Marie-Eve Beaulieu, Louis-Philippe Côté, Marc-Aurèle Fortin, Benjamin Klein, Josiane Lanthier, David Nash, Julie Ouellet, Jean Paul Riopelle, Goodridge Roberts, Natalja Scerbina, Marc Séguin, Françoise Sullivan, Frédérique Ulman-Gagné, et Irene F. Whittome.
The gallery presents a group exhibition bringing together around ten works by historical and contemporary artists around a central theme: how can a personal experience of the territory be translated?
A foundational genre in the history of Canadian and Quebec art, landscape painting is approached here as a space for observation, symbolic projection, and formal experimentation. Through profoundly unique perspectives, the exhibition creates a dialogue between different eras and sensibilities, revealing the richness and complexity of this artistic field.

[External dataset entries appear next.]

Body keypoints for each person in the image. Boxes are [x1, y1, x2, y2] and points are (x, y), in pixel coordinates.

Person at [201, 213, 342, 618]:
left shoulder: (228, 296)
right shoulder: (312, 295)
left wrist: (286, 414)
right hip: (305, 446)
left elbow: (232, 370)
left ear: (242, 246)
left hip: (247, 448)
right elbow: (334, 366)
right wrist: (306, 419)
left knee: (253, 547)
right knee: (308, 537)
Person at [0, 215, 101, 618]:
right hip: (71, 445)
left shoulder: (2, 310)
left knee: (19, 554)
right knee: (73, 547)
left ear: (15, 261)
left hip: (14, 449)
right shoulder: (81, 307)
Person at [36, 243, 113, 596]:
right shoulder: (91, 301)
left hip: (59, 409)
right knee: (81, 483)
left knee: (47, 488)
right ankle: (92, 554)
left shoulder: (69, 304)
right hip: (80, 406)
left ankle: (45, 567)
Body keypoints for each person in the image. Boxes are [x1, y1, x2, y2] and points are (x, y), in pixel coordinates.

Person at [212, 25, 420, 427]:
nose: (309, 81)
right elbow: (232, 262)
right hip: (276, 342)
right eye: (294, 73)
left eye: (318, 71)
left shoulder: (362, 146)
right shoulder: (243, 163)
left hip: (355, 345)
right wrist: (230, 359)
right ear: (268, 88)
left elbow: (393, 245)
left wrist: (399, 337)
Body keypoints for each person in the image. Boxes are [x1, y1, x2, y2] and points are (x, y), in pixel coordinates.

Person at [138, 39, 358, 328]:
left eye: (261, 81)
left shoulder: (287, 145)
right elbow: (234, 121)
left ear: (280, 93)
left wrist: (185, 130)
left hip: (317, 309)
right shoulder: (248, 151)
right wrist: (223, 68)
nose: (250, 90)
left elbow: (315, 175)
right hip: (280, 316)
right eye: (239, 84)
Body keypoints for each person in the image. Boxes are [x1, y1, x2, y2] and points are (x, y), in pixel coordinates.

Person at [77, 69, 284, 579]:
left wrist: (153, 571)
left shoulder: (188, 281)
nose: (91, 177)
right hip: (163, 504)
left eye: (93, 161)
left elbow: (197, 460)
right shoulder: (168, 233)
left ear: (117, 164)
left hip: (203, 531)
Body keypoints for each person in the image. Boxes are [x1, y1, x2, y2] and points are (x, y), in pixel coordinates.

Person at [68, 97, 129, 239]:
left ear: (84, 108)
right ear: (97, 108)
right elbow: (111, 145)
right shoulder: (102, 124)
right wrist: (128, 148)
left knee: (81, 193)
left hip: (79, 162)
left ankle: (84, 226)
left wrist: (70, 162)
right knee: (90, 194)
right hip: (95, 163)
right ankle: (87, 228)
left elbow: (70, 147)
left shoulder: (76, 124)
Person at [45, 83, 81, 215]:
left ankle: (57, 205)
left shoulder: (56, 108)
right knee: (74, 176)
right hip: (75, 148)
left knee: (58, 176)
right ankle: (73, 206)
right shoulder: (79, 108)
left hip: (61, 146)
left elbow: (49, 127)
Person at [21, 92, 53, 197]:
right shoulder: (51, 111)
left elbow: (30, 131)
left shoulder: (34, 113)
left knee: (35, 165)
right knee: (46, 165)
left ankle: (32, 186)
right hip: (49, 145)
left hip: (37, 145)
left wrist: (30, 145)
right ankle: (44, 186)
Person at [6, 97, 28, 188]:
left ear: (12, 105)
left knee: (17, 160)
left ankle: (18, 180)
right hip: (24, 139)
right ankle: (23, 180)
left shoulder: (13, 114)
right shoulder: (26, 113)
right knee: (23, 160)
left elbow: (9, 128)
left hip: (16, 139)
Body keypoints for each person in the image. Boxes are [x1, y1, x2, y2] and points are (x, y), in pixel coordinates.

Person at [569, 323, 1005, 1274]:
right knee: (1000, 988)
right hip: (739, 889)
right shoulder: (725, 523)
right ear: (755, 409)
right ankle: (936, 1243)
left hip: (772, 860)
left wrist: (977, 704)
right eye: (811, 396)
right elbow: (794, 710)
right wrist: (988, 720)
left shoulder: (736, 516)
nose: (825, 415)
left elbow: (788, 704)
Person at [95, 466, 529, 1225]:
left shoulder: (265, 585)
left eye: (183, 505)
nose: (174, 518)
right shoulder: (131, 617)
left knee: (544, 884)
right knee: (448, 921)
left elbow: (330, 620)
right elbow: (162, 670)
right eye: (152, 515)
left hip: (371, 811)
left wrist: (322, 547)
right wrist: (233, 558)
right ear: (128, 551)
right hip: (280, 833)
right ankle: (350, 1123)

The exhibition opens with a landscape by Marc-Aurèle Fortin, painted around 1947–1950, before exploring the aesthetic upheavals that had a lasting impact on the visual arts worldwide. The rise of abstraction and the expression of inner experience redefined the relationship to nature. The abstract landscapes painted in Superbagnères, in the French Pyrenees, by Jean Paul Riopelle bear witness to this major turning point in the representation of the land. The experiential dimension of landscape is also evident in the works on paper and canvas by Françoise Sullivan, inspired by her travels in Greece and Turkey in the 1990s, where the sensory experience of mountain panoramas becomes the true subject.
The legacy of the Group of Seven runs throughout the exhibition, recalling the central role of landscape in the construction of Canadian artistic identity. This lineage continues with several contemporary artists, including Josiane Lanthier.
The works of Marc Séguin, Julie Ouellet, Benjamin Klein, Frédérique Ulman-Gagné, Louis-Philippe Côté, Jessica Peters, Marie-Eve Beaulieu et Natalja Scerbina offer distinct interpretations of the territory, oscillating between abstraction and figuration, memory and narration, gesture and critical perspective. The exhibition concludes with the refined approach of British sculptorDavid Nash, whose works on paper establish a sensitive dialogue between volume and colour. By bringing together these diverse approaches, the exhibition affirms the renewed relevance of landscape, considered both as a motif and as a sensory experience.